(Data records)
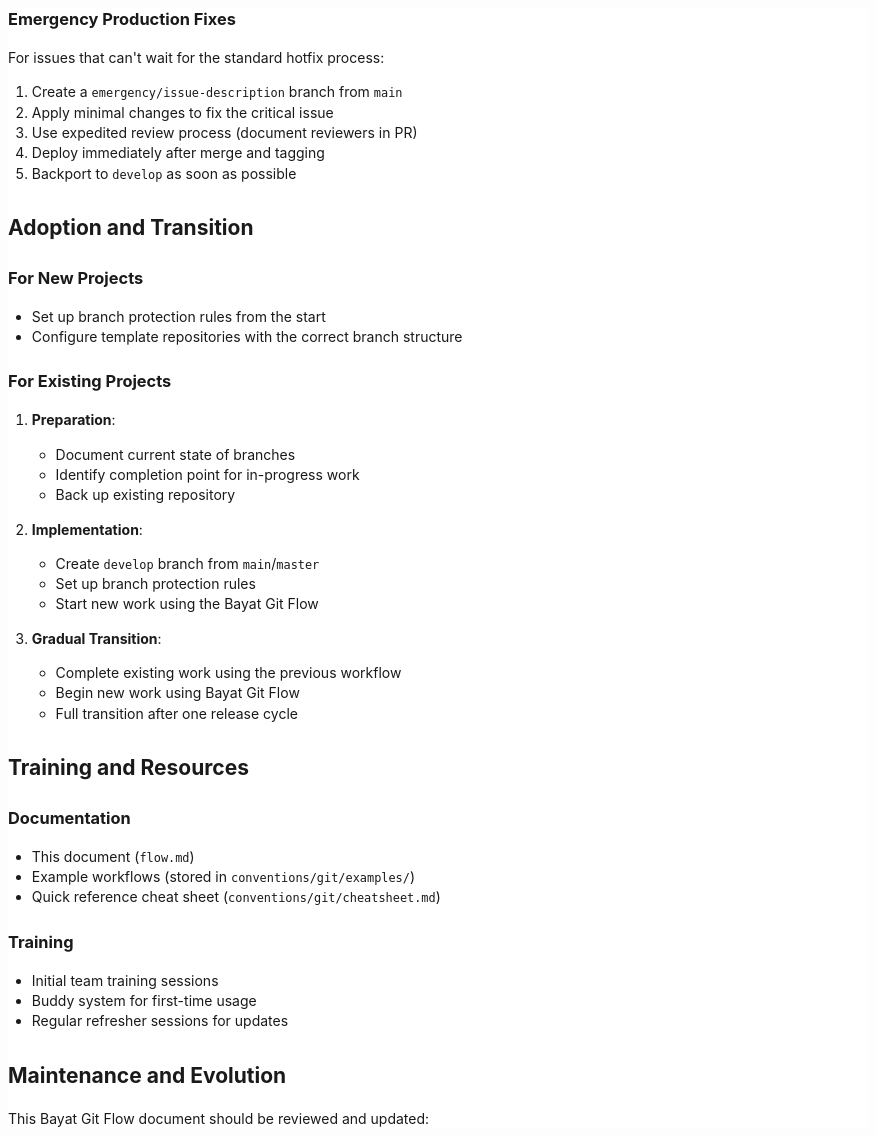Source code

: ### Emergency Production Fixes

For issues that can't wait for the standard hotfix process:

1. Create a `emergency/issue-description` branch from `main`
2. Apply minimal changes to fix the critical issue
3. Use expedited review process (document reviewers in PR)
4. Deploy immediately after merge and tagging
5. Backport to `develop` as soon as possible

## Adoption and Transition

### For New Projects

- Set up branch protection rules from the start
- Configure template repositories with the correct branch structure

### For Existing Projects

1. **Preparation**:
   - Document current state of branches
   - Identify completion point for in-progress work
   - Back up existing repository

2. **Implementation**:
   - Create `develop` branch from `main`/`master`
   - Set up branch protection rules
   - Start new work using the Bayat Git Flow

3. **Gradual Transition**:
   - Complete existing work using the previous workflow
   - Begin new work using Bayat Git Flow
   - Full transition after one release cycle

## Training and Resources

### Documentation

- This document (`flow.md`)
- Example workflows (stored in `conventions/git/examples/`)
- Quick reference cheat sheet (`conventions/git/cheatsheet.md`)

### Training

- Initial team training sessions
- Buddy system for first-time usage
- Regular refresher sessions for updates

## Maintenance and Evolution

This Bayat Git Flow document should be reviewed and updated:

---

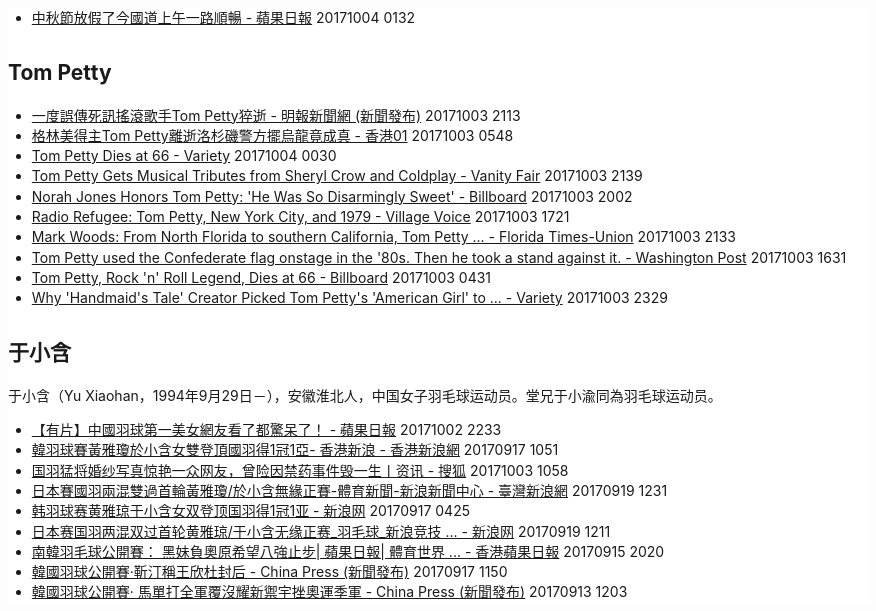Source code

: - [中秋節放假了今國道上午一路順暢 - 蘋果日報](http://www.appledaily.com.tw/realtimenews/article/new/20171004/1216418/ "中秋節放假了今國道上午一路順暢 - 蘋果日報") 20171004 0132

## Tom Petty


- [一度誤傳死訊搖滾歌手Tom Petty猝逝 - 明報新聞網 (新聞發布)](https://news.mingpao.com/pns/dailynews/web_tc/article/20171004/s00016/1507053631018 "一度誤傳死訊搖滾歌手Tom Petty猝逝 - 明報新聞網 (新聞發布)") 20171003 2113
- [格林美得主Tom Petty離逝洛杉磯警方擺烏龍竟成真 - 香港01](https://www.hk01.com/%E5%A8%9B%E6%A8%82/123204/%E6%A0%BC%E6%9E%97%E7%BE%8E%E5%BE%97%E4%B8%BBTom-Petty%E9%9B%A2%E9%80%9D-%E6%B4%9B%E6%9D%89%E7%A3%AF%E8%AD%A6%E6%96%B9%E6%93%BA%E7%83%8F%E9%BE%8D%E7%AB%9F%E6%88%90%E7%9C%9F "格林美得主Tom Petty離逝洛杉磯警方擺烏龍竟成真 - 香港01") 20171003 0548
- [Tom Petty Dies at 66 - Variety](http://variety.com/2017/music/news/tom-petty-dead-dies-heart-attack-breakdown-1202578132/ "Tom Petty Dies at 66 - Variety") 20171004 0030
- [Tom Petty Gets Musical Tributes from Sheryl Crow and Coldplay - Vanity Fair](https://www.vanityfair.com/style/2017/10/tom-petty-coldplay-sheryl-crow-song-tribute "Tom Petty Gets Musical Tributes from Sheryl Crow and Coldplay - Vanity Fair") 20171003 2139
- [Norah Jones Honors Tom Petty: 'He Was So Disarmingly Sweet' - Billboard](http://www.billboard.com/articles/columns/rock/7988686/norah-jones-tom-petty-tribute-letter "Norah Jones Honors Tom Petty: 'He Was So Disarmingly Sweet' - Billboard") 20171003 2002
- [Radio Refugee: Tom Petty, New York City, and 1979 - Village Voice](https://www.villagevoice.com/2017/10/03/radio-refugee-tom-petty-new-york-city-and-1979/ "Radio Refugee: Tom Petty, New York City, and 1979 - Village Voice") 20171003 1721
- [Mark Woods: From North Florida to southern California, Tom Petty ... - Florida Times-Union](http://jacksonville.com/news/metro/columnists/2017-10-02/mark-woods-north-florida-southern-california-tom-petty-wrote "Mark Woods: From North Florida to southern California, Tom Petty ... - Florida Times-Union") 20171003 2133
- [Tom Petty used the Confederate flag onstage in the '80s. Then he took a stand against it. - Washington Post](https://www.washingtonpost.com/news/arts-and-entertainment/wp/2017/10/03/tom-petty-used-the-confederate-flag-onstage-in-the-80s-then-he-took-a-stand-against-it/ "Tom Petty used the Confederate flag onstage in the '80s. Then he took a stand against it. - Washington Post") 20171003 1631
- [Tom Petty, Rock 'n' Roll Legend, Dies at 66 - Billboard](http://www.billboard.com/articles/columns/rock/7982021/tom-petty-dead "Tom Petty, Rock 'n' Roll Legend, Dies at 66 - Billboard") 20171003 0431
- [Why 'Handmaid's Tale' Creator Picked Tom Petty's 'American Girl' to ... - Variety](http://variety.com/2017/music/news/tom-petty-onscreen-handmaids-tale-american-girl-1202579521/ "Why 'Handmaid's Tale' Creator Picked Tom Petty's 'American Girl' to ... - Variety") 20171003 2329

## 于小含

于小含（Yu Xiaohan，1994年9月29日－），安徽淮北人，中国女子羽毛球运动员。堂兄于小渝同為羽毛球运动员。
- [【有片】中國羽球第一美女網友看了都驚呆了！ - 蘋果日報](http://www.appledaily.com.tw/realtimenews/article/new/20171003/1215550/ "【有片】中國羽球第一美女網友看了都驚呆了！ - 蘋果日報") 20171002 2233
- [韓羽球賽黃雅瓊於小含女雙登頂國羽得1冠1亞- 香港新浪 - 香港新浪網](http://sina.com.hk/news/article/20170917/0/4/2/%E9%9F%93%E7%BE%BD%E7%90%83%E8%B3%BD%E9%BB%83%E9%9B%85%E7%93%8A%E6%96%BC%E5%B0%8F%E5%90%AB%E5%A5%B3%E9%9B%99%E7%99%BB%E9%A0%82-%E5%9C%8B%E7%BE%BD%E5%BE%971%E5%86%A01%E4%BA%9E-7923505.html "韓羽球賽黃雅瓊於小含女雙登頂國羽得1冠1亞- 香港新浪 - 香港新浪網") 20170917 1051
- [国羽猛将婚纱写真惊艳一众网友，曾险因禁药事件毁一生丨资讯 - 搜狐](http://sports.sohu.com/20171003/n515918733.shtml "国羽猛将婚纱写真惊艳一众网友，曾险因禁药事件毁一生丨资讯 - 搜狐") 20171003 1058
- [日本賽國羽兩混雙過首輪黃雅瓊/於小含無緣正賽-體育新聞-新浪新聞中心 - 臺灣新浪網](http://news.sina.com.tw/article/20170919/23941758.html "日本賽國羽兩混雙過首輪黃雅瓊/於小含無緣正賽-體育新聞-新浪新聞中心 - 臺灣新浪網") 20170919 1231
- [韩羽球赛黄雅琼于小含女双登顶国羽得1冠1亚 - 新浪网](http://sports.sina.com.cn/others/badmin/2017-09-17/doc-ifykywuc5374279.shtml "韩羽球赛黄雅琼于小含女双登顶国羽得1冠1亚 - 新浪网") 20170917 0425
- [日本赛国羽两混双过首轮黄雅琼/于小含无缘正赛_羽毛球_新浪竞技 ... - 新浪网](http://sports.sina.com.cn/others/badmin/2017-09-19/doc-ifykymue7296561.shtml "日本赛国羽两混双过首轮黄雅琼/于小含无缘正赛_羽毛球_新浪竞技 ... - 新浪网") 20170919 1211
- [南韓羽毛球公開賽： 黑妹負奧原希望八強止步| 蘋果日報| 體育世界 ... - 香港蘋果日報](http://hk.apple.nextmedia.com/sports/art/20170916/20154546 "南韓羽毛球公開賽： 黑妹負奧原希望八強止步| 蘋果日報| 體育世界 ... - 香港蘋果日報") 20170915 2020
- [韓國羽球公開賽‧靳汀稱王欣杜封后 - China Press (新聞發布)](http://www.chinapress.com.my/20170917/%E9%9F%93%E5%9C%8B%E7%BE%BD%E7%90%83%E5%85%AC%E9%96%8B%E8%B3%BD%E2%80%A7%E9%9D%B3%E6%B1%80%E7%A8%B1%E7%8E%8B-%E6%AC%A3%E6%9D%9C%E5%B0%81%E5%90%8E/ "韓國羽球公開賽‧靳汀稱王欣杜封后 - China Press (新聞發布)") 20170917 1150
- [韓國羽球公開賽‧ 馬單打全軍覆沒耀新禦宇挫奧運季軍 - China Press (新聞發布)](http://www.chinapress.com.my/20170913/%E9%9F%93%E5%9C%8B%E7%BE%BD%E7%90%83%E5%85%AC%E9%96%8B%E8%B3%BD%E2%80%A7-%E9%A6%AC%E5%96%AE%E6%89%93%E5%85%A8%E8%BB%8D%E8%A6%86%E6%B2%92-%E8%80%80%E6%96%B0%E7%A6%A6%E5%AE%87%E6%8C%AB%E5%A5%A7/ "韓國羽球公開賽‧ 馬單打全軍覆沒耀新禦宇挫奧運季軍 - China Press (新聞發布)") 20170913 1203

### WHAT TO DO
Please reproduce the lines above, starting at the line that contains "- Initial team training sessions" and ending after the line that contains "This Bayat Git".

### RESULT
- Initial team training sessions
- Buddy system for first-time usage
- Regular refresher sessions for updates

## Maintenance and Evolution

This Bayat Git Flow document should be reviewed and updated:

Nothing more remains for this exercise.